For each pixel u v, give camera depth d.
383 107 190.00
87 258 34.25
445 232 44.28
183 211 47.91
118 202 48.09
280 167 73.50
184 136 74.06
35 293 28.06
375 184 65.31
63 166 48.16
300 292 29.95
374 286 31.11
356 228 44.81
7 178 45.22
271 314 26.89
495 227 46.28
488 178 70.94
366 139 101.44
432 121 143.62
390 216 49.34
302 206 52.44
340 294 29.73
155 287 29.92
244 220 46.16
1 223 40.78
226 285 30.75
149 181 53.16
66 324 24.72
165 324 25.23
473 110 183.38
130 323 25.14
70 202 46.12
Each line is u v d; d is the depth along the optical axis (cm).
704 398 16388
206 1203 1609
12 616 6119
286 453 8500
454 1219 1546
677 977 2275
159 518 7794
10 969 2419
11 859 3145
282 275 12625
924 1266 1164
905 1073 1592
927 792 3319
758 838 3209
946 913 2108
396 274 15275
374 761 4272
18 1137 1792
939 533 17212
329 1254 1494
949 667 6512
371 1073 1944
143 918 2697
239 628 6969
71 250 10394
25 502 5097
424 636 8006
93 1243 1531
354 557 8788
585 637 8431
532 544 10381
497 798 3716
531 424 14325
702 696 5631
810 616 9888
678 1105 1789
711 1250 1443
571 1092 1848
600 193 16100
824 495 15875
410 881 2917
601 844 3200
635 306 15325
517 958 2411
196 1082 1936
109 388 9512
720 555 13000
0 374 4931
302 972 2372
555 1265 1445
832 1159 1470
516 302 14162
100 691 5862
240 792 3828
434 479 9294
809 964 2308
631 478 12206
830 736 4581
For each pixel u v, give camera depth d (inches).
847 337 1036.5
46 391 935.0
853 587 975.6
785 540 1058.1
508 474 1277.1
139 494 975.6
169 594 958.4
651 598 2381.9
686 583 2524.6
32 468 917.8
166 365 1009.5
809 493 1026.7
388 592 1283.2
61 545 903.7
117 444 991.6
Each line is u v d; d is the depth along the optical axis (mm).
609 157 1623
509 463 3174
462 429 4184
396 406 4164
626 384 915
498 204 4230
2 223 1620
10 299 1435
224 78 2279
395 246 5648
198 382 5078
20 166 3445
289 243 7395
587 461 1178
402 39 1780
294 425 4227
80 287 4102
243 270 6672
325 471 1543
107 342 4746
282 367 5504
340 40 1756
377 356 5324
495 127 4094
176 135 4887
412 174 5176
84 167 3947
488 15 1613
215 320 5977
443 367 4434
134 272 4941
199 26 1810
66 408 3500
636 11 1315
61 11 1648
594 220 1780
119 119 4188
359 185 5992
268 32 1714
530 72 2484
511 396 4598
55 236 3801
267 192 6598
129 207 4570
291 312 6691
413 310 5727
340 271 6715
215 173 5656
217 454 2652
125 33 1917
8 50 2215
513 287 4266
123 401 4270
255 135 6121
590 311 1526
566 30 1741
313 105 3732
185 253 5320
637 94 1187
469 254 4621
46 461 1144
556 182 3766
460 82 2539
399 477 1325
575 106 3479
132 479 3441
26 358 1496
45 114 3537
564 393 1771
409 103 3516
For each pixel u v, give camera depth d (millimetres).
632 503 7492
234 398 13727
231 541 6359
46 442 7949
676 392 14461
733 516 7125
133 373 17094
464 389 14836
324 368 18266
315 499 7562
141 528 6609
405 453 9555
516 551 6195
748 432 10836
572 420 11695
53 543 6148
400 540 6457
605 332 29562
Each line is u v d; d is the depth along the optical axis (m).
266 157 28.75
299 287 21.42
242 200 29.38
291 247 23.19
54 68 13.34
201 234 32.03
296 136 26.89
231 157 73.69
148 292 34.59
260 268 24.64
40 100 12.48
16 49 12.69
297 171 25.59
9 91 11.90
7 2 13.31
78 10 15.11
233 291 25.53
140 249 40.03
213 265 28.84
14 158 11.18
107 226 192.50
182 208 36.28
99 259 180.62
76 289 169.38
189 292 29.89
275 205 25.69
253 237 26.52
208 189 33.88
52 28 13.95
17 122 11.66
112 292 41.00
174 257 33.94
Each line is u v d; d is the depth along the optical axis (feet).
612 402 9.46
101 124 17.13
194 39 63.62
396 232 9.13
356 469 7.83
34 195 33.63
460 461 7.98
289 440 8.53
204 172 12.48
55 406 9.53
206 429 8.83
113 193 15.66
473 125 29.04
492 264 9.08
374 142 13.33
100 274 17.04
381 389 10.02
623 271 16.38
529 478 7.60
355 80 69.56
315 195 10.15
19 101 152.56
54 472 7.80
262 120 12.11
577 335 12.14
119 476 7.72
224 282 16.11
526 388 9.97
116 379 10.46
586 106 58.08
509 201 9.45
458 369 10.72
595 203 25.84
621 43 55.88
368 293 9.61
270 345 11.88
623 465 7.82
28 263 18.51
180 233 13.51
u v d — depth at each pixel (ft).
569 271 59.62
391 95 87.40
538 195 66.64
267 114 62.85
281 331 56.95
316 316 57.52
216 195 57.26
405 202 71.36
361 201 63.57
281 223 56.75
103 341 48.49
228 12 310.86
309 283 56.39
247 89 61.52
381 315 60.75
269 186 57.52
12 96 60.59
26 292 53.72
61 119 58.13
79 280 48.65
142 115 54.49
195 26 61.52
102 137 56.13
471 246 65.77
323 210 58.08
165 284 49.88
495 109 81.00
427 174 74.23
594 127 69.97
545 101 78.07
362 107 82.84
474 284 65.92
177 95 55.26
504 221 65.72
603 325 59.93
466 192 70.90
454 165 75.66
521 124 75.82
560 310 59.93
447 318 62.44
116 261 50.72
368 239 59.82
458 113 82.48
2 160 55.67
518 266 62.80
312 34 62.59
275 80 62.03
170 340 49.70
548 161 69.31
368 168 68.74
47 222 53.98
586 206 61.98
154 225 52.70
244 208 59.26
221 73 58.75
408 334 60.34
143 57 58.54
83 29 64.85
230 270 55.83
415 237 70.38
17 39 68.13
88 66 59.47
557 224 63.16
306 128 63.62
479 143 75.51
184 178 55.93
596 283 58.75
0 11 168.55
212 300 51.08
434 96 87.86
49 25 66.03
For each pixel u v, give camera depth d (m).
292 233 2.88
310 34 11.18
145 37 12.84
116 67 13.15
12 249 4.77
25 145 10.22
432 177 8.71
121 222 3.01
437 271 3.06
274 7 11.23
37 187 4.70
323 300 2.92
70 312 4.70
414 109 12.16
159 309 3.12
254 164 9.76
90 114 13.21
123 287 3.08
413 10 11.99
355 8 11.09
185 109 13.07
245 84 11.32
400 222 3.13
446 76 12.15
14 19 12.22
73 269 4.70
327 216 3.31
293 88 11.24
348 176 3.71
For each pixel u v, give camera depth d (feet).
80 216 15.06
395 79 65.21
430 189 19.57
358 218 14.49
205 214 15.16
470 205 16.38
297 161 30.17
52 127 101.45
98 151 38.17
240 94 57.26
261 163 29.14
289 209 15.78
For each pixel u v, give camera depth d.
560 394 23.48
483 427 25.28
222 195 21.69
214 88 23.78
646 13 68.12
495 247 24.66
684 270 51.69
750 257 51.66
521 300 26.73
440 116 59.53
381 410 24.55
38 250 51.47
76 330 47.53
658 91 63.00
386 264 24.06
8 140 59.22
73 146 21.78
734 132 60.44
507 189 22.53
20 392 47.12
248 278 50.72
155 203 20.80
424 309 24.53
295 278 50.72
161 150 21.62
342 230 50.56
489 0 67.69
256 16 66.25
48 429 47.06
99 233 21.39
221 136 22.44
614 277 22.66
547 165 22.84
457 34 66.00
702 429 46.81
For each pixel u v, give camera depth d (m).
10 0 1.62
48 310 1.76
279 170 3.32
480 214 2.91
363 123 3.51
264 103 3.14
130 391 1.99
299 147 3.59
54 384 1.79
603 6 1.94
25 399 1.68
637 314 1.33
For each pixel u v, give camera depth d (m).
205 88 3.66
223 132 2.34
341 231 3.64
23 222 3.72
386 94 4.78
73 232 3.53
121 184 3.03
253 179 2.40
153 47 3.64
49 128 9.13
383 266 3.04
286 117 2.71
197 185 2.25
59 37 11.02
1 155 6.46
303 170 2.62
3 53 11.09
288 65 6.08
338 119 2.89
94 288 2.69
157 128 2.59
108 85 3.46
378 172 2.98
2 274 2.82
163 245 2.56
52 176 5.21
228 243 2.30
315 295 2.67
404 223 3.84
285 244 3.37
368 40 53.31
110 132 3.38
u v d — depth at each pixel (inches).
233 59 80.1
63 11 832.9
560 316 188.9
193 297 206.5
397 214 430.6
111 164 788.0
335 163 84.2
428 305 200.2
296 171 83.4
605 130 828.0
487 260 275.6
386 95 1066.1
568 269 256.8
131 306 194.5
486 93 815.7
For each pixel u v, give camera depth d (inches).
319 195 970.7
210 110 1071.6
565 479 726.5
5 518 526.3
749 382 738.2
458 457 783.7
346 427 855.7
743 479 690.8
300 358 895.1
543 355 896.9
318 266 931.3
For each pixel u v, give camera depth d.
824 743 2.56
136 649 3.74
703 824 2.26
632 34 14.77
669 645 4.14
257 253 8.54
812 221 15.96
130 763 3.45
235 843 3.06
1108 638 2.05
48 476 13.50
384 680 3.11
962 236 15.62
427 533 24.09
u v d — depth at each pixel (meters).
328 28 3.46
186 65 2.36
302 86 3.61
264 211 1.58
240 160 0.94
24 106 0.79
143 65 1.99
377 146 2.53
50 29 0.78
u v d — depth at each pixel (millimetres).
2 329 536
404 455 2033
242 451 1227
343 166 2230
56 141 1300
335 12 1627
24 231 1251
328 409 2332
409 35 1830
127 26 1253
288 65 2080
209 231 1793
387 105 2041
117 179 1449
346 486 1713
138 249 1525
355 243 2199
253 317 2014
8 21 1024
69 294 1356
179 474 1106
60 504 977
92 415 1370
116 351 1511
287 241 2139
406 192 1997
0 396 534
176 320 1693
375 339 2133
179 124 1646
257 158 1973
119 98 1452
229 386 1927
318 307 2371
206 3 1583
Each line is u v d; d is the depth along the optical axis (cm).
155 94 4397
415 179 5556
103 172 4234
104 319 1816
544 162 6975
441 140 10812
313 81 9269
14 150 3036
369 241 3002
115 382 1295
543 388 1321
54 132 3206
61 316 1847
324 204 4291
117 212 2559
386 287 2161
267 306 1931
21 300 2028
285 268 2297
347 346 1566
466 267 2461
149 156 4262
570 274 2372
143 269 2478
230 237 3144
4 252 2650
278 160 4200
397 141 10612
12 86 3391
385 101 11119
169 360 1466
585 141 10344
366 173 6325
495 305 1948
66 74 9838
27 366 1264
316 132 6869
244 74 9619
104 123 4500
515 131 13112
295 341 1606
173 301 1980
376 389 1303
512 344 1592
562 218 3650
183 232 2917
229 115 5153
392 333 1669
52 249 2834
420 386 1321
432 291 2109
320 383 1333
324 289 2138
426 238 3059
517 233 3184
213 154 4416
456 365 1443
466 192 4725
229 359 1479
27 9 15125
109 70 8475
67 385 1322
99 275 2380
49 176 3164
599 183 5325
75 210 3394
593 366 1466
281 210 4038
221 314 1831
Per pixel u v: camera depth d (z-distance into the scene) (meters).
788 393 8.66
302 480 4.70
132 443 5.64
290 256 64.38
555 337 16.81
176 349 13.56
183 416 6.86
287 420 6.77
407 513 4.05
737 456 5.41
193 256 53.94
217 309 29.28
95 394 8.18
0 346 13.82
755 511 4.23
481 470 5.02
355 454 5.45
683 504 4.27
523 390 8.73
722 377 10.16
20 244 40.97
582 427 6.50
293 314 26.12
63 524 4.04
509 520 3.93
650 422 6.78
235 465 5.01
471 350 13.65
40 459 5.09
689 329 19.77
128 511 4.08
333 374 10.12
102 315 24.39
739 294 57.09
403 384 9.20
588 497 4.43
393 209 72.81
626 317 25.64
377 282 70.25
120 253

------------------------------------------------

**TASK STATEMENT**
Of the entries above, repeat exactly the lines between the line with "115 382 1295" and the line with "40 459 5.09", inclusive, and no others.

**TASK RESULT**
115 382 1295
543 388 1321
54 132 3206
61 316 1847
324 204 4291
117 212 2559
386 287 2161
267 306 1931
21 300 2028
285 268 2297
347 346 1566
466 267 2461
149 156 4262
570 274 2372
143 269 2478
230 237 3144
4 252 2650
278 160 4200
397 141 10612
12 86 3391
385 101 11119
169 360 1466
585 141 10344
366 173 6325
495 305 1948
66 74 9838
27 366 1264
316 132 6869
244 74 9619
104 123 4500
515 131 13112
295 341 1606
173 301 1980
376 389 1303
512 344 1592
562 218 3650
183 232 2917
229 115 5153
392 333 1669
52 249 2834
420 386 1321
432 291 2109
320 383 1333
324 289 2138
426 238 3059
517 233 3184
213 154 4416
456 365 1443
466 192 4725
229 359 1479
27 9 15125
109 70 8475
67 385 1322
99 275 2380
49 176 3164
599 183 5325
75 210 3394
593 366 1466
281 210 4038
221 314 1831
Per pixel u v: camera depth d (z-distance into the scene) (meters).
788 393 8.66
302 480 4.70
132 443 5.64
290 256 64.38
555 337 16.81
176 349 13.56
183 416 6.86
287 420 6.77
407 513 4.05
737 456 5.41
193 256 53.94
217 309 29.28
95 394 8.18
0 346 13.82
755 511 4.23
481 470 5.02
355 454 5.45
683 504 4.27
523 390 8.73
722 377 10.16
20 244 40.97
582 427 6.50
293 314 26.12
63 524 4.04
509 520 3.93
650 422 6.78
235 465 5.01
471 350 13.65
40 459 5.09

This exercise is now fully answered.